The friendly and flowing savage, who is he? Is he waiting
for civilisation, or is he past it, and mastering it?—Whitman.
We find ourselves to-day in the midst of a somewhat peculiar state of society, which we call Civilisation, but which even to the most optimistic among us does not seem altogether desirable. Some of us, indeed, are inclined to think that it is a kind of disease which the various races of man have to pass through—as children pass through measles or whooping cough; but if it is a disease, there is this serious consideration to be made, that while History tells us of many nations that have been attacked by it, of many that have succumbed to it, and of some that are still in the throes of it, we know of no single case in which a nation has fairly recovered from and passed through it to a more normal and healthy condition. In other words the development of human society has never yet (that we know of) passed beyond a certain definite and apparently final stage in the process we call Civilisation; at that stage it has always succumbed or been arrested.

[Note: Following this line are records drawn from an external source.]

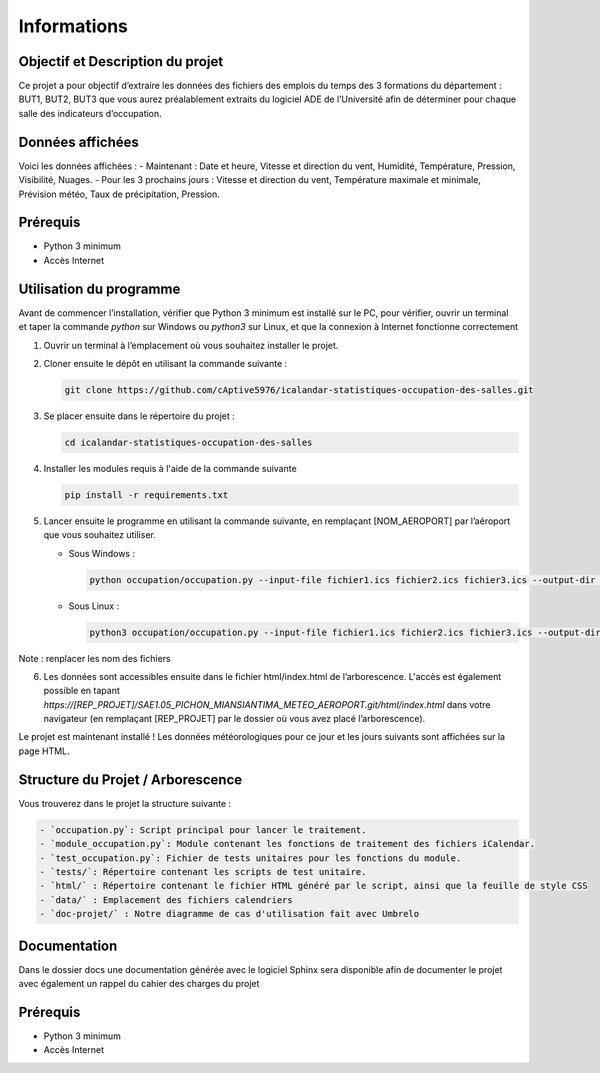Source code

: .. test_sphinx documentation master file, created by
   sphinx-quickstart on Sat Dec  4 10:20:32 2021.
   You can adapt this file completely to your liking, but it should at least
   contain the root `toctree` directive.

Informations
************

Objectif et Description du projet
=====================

Ce projet a pour objectif d’extraire les données des fichiers des emplois du temps des 3 formations du département : BUT1, BUT2, BUT3 que vous aurez préalablement extraits du logiciel ADE de l’Université afin de déterminer pour chaque salle des indicateurs d’occupation. 

Données affichées
=================

Voici les données affichées :
- Maintenant : Date et heure, Vitesse et direction du vent, Humidité, Température, Pression, Visibilité, Nuages.
- Pour les 3 prochains jours : Vitesse et direction du vent, Température maximale et minimale, Prévision météo, Taux de précipitation, Pression.

Prérequis 
=========

- Python 3 minimum
- Accès Internet

Utilisation du programme
========================

Avant de commencer l’installation, vérifier que Python 3 minimum est installé sur le PC, pour vérifier, ouvrir un terminal et taper la commande `python` sur Windows ou `python3` sur Linux, et que la connexion à Internet fonctionne correctement

1) Ouvrir un terminal à l’emplacement où vous souhaitez installer le projet.

2) Cloner ensuite le dépôt en utilisant la commande suivante : 
   
   .. code-block:: bash
       
       git clone https://github.com/cAptive5976/icalandar-statistiques-occupation-des-salles.git


3) Se placer ensuite dans le répertoire du projet : 

   .. code-block:: bash
       
       cd icalandar-statistiques-occupation-des-salles
       
4) Installer les modules requis à l'aide de la commande suivante

   .. code-block:: bash
       
       pip install -r requirements.txt
       
5) Lancer ensuite le programme en utilisant la commande suivante, en remplaçant [NOM_AEROPORT] par l’aéroport que vous souhaitez utiliser.

   - Sous Windows : 

     .. code-block:: bash 
         
         python occupation/occupation.py --input-file fichier1.ics fichier2.ics fichier3.ics --output-dir html/

   - Sous Linux : 

     .. code-block:: bash
       
         python3 occupation/occupation.py --input-file fichier1.ics fichier2.ics fichier3.ics --output-dir html/


Note : renplacer les nom des fichiers

6) Les données sont accessibles ensuite dans le fichier html/index.html de l’arborescence. L'accès est également possible en tapant `https://[REP_PROJET]/SAE1.05_PICHON_MIANSIANTIMA_METEO_AEROPORT.git/html/index.html` dans votre navigateur (en remplaçant [REP_PROJET] par le dossier où vous avez placé l’arborescence).


Le projet est maintenant installé ! Les données météorologiques pour ce jour et les jours suivants sont affichées sur la page HTML. 


Structure du Projet / Arborescence
==================================

Vous trouverez dans le projet la structure suivante :

.. code-block:: rst

    - `occupation.py`: Script principal pour lancer le traitement.
    - `module_occupation.py`: Module contenant les fonctions de traitement des fichiers iCalendar.
    - `test_occupation.py`: Fichier de tests unitaires pour les fonctions du module.
    - `tests/`: Répertoire contenant les scripts de test unitaire.
    - `html/` : Répertoire contenant le fichier HTML généré par le script, ainsi que la feuille de style CSS
    - `data/` : Emplacement des fichiers calendriers
    - `doc-projet/` : Notre diagramme de cas d'utilisation fait avec Umbrelo
  
Documentation
=============

Dans le dossier docs une documentation générée avec le logiciel Sphinx sera disponible afin de documenter le projet avec également un rappel du cahier des charges du projet

Prérequis
=========

- Python 3 minimum
- Accès Internet
  

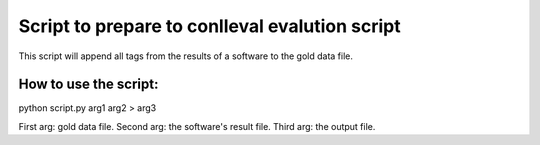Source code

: ===============================================
Script to prepare to conlleval evalution script
===============================================

This script will append all tags from the results of a software to the gold data file.

How to use the script:
======================

python script.py arg1 arg2 > arg3

First arg: gold data file.
Second arg: the software's result file.
Third arg: the output file.


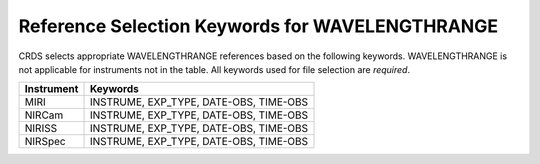 .. _wavelengthrange_selectors:

Reference Selection Keywords for WAVELENGTHRANGE
++++++++++++++++++++++++++++++++++++++++++++++++
CRDS selects appropriate WAVELENGTHRANGE references based on the following
keywords.
WAVELENGTHRANGE is not applicable for instruments not in the table.
All keywords used for file selection are *required*.

========== ======================================
Instrument Keywords                               
========== ======================================
MIRI       INSTRUME, EXP_TYPE, DATE-OBS, TIME-OBS 
NIRCam     INSTRUME, EXP_TYPE, DATE-OBS, TIME-OBS 
NIRISS     INSTRUME, EXP_TYPE, DATE-OBS, TIME-OBS 
NIRSpec    INSTRUME, EXP_TYPE, DATE-OBS, TIME-OBS 
========== ======================================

Of course it may at first sound extravagant to use the word disease in connection with Civilisation at all, but a little thought should show that the association is not ill-grounded. To take the matter on its physical side first, I find that in Mullhall's Dictionary of Statistics (1884) the number of accredited doctors and surgeons in the United Kingdom is put at over 23,000. If the extent of the national sickness is such that we require 23,000 medical men to attend to us, it must surely be rather serious! And they do not cure us. Wherever we look to-day, in mansion or in slum, we see the features and hear the complaints of ill-health; the difficulty is really to find a healthy person. The state of the modern civilised man in this respect—our coughs, colds, mufflers, dread of a waft of chill air, and c.—is anything but creditable, and it seems to be the fact that, notwithstanding all our libraries of medical science, our knowledges, arts, and appliances of life, we are actually less capable of taking care of ourselves than the animals are. Indeed, talking of animals, we are—as Shelley I think points out—fast depraving the domestic breeds. The cow, the horse, the sheep, and even the confiding pussy-cat, are becoming ever more and more subject to disease, and are liable to ills which in their wilder state they knew not of. And finally the savage races of the earth do not escape the baneful influence. Wherever Civilisation touches them, they die like flies from the small-pox, drink, and worse evils it brings along with it, and often its mere contact is sufficient to destroy whole races.
But the word Disease is applicable to our social as well as to our physical condition. For as in the body disease arises from the loss of the physical unity which constitutes Health, and so takes the form of warfare or discord between the various parts, or of the abnormal development of individual organs, or the consumption of the system by predatory germs and growths; so in our modern life we find the unity gone which constitutes true society, and in its place warfare of classes and individuals, abnormal development of some to the detriment of others, and consumption of the organism by masses of social parasites. If the word disease is applicable anywhere, I should say it is—both in its direct and its derived sense—to the civilised societies of to-day.
Edward Carpenter (29 August 1844 – 28 June 1929) was an English socialist poet, philosopher, anthologist, and early LGBT activist.
A leading figure in late 19th- and early 20th-century Britain, he was instrumental in the foundation of the Fabian Society and the Labour Party. A poet and writer, he was a close friend of Rabindranath Tagore, and both friend and lover of Walt Whitman. He corresponded with many famous figures such as Annie Besant, Isadora Duncan, Havelock Ellis, Roger Fry, Mahatma Gandhi, James Keir Hardie, J. K. Kinney, Jack London, George Merrill, E D Morel, William Morris, E R Pease, John Ruskin, and Olive Schreiner.
As a philosopher he is particularly known for his publication of Civilisation, Its Cause and Cure in which he proposes that civilisation is a form of disease that human societies pass through. Civilisations, he says, rarely last more than a thousand years before collapsing, and no society has ever passed through civilisation successfully. His 'cure' is a closer association with the land and greater development of our inner nature. Although derived from his experience of Hindu mysticism, and referred to as 'mystical socialism', his thoughts parallel those of several writers in the field of psychology and sociology at the start of the twentieth century, such as Boris Sidis, Sigmund Freud and Wilfred Trotter who all recognised that society puts ever increasing pressure on the individual that can result in mental and physical illnesses such as neurosis and the particular nervousness which was then described as neurasthenia.